Press "Enter" to skip to content

Reserve Bank Pushes Back Over Corruption Allegations

The Reserve Bank of Australia has defended itself over allegations aired on 7.30 last night about what it knew about alleged corrupt activity at Note Printing Australia Limited prior to media reports in 2009.

The Age newspaper also provided a major report on the story in today’s edition.

Media release from the Reserve Bank of Australia.

Statement Concerning Note Printing Australia Limited and Securency International Pty Ltd

The ABC’s 7.30 program has made a number of ill-founded allegations with regard to what the Reserve Bank knew about alleged corrupt activity at Note Printing Australia Limited (NPA) prior to allegations in the media in May 2009.

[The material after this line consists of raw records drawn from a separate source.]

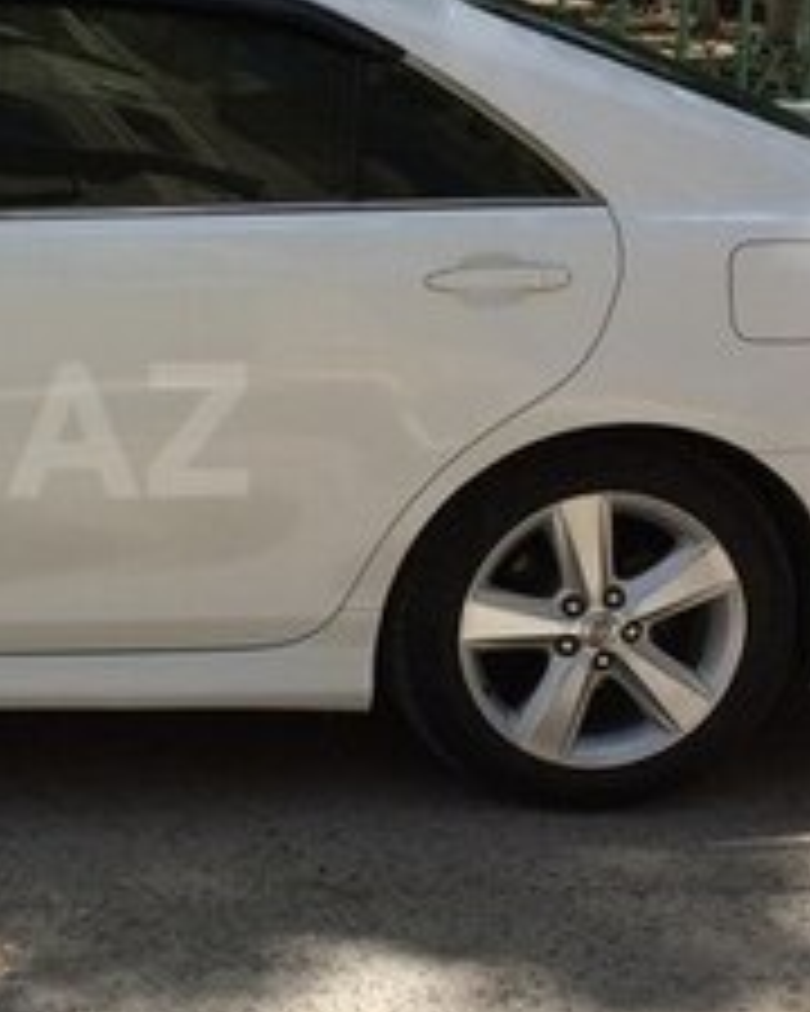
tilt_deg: -15.4
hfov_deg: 17.5
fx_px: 2487
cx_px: -212
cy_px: 430
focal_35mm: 83
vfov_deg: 23.0
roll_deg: -0.7
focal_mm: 4.15
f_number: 2.2
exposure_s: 1/1325
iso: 32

The document the 7.30 program described as ‘new’ was examined at the NPA Board’s request by Freehills in 2007 as part of its investigation. The document was a statement by an NPA employee, compiled at the request of Ric Battellino, the Chair of the Bank’s Audit Committee and then Deputy Governor of the Reserve Bank. The ‘secret’ meeting between the employee and Mr Battellino was confidential at the request of the employee. This document is currently part of the evidence in current proceedings before the Court. Legal advice to the Reserve Bank is that the Bank is prohibited from disclosing it or its contents pursuant to the normal rules of Court and an order of the Supreme Court. Whether it will become part of the public record as current Committal Hearings progress will be a matter for the Court.

The Bank has previously stated that an audit done at the request of the NPA Board in 2007 showed serious deficiencies in the company’s practices and controls relating to the use of sales agents. The audit made no findings regarding illegality, but recommended a separate investigation into whether there had been a breach of Australian law. When the NPA Board received the audit report, the NPA Board decided to terminate the use of sales agents immediately and engaged Freehills to investigate whether there was a breach of Australian law. The Freehills investigation, which had direct access to the statement of the NPA employee, concluded that there was not. The question of a referral to the Australian Federal Police (AFP) therefore did not arise at that time. On any reasonable reading, the NPA Board at that time sought the appropriate information, sought appropriate advice, responded appropriately to the information it received, and reasonably relied on the advice it received.

In addition, it has been noted that in May 2009, the Chairman of Securency requested that the AFP investigate the allegations made against Securency in the media. At the start of that investigation he brought the 2007 review of NPA agent arrangements to the attention of the AFP, even though the allegations did not at that stage involve NPA. The AFP was subsequently provided with copies of the 2007 audit report and the Freehills report when they requested access to them during the course of their investigation.

The Governor has made a number of statements to the House of Representatives Economics Committee in relation to these matters. In particular, he has stated that, to the Bank’s knowledge, the first time allegations were raised about Securency was in May 2009, by The Age newspaper. That remains the case. The Governor has also responded openly to questions from the Committee about the way in which the matters at NPA in 2007 were handled. The Bank rejects the implication that the Governor or other officers of the Bank have misled the Committee.